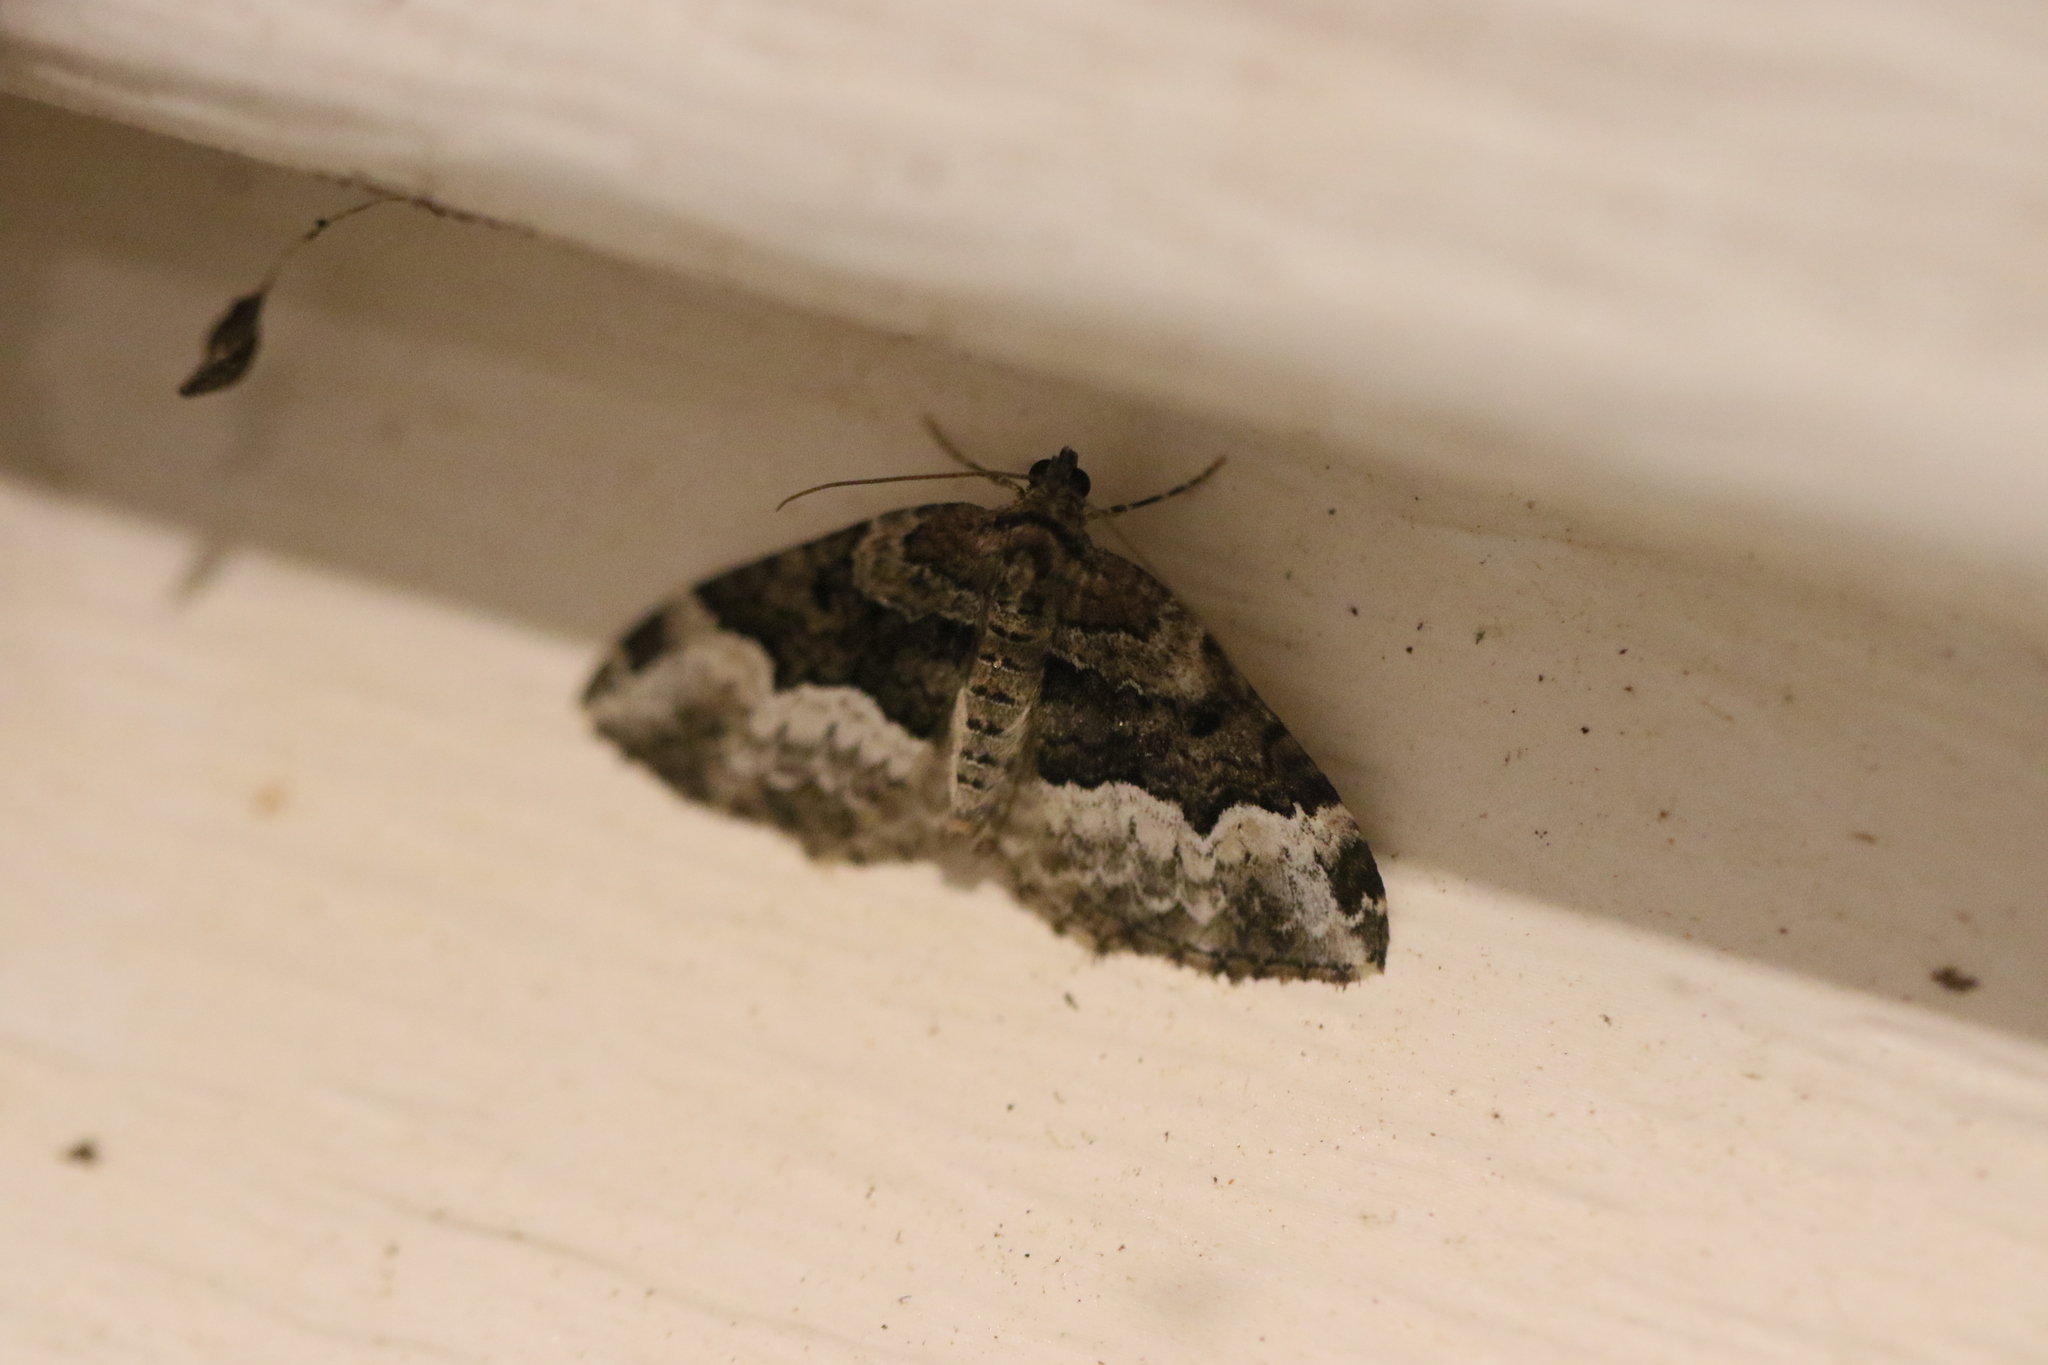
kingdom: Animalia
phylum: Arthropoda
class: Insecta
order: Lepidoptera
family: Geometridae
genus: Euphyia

------------------------------------------------------------

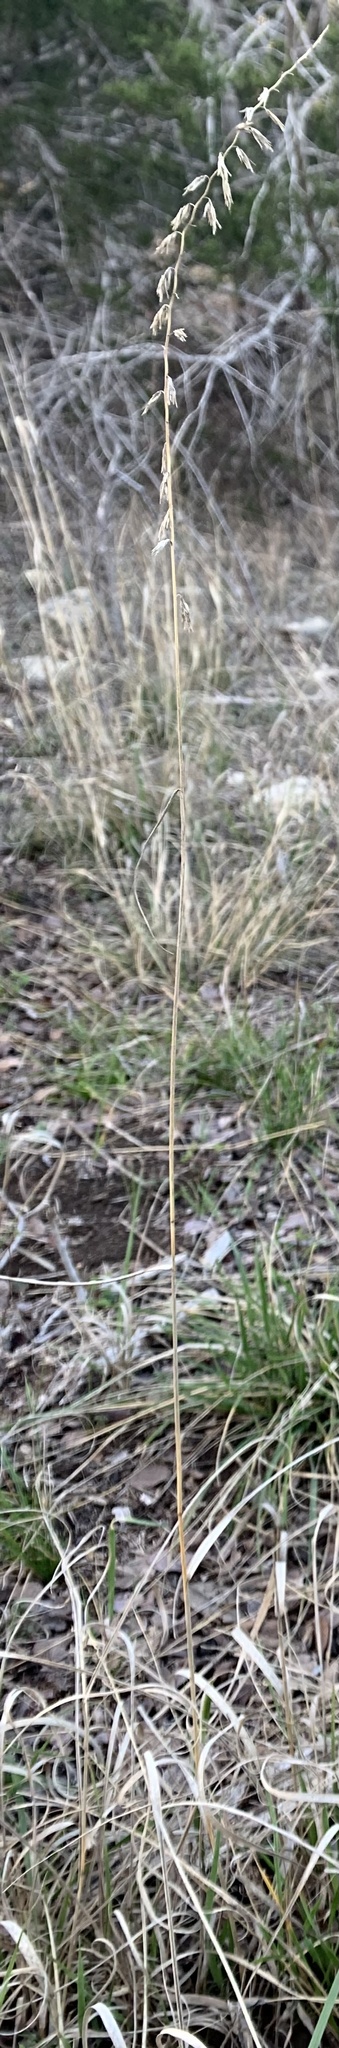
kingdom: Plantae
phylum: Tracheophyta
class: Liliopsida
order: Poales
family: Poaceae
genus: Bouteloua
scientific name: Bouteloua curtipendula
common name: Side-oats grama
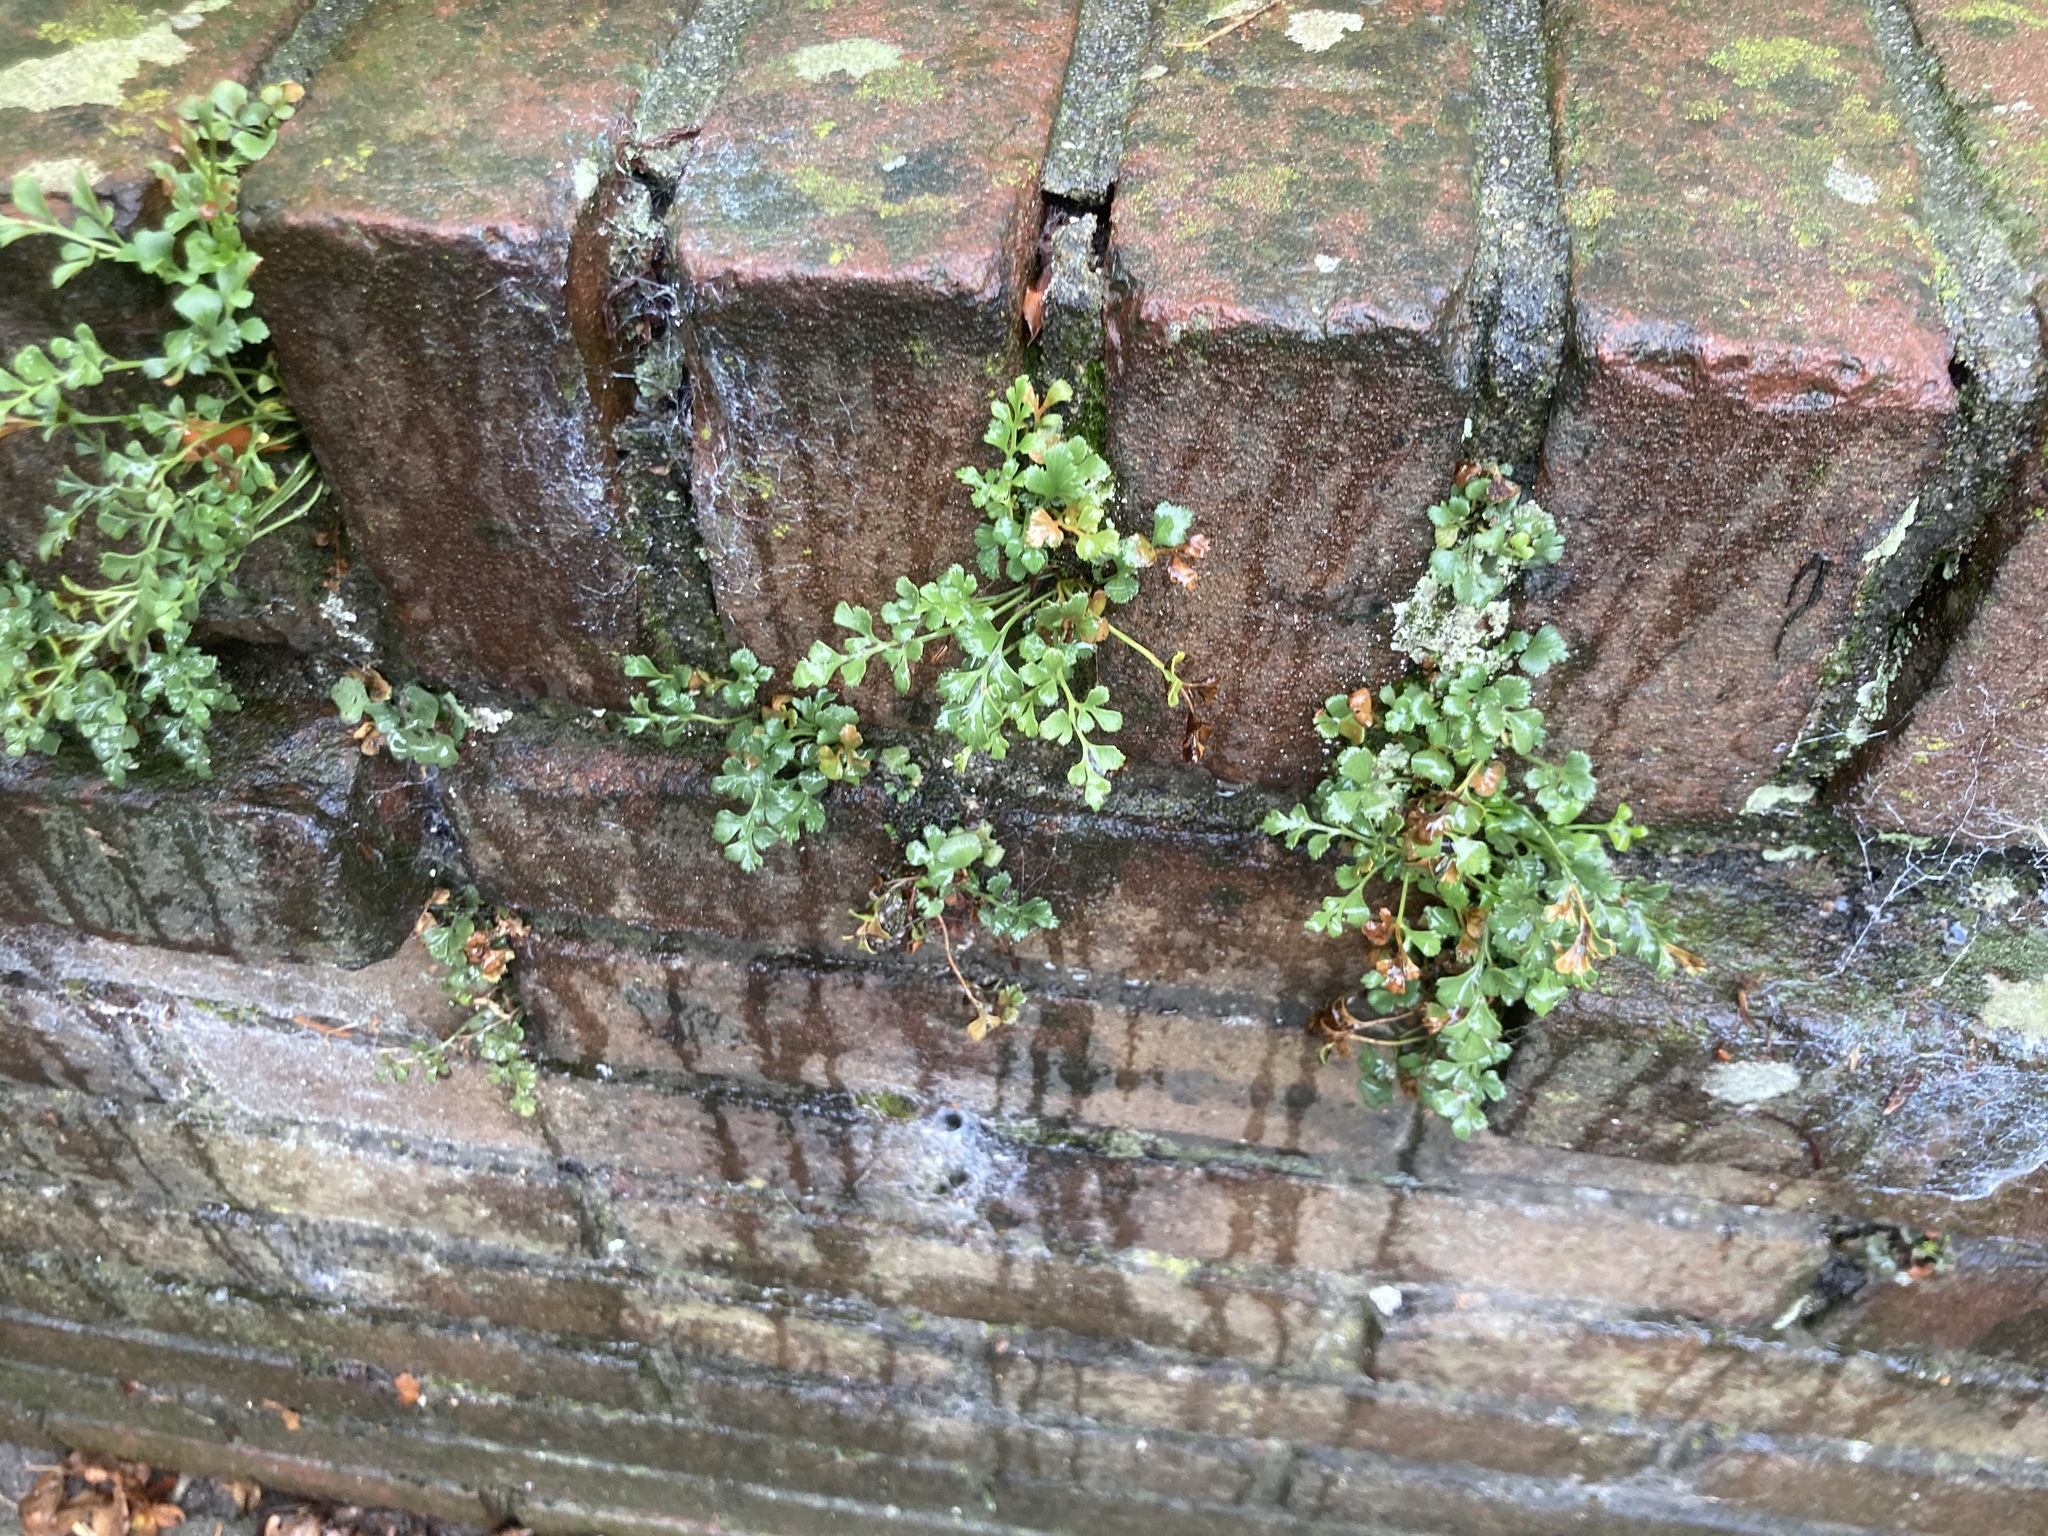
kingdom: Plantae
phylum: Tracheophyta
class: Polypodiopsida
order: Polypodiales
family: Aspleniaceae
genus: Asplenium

------------------------------------------------------------

▸ WHAT THE TASK ASKS: Please update the lines starting with the line that contains "common name: Side-oats grama" and going on through the line that contains "genus: Asplenium" by replacing "phylum" with "division" and keeping everything else the same. Give only those lines, without the pictures.

▸ RESPONSE TO THIS EXERCISE:
common name: Side-oats grama
kingdom: Plantae
division: Tracheophyta
class: Polypodiopsida
order: Polypodiales
family: Aspleniaceae
genus: Asplenium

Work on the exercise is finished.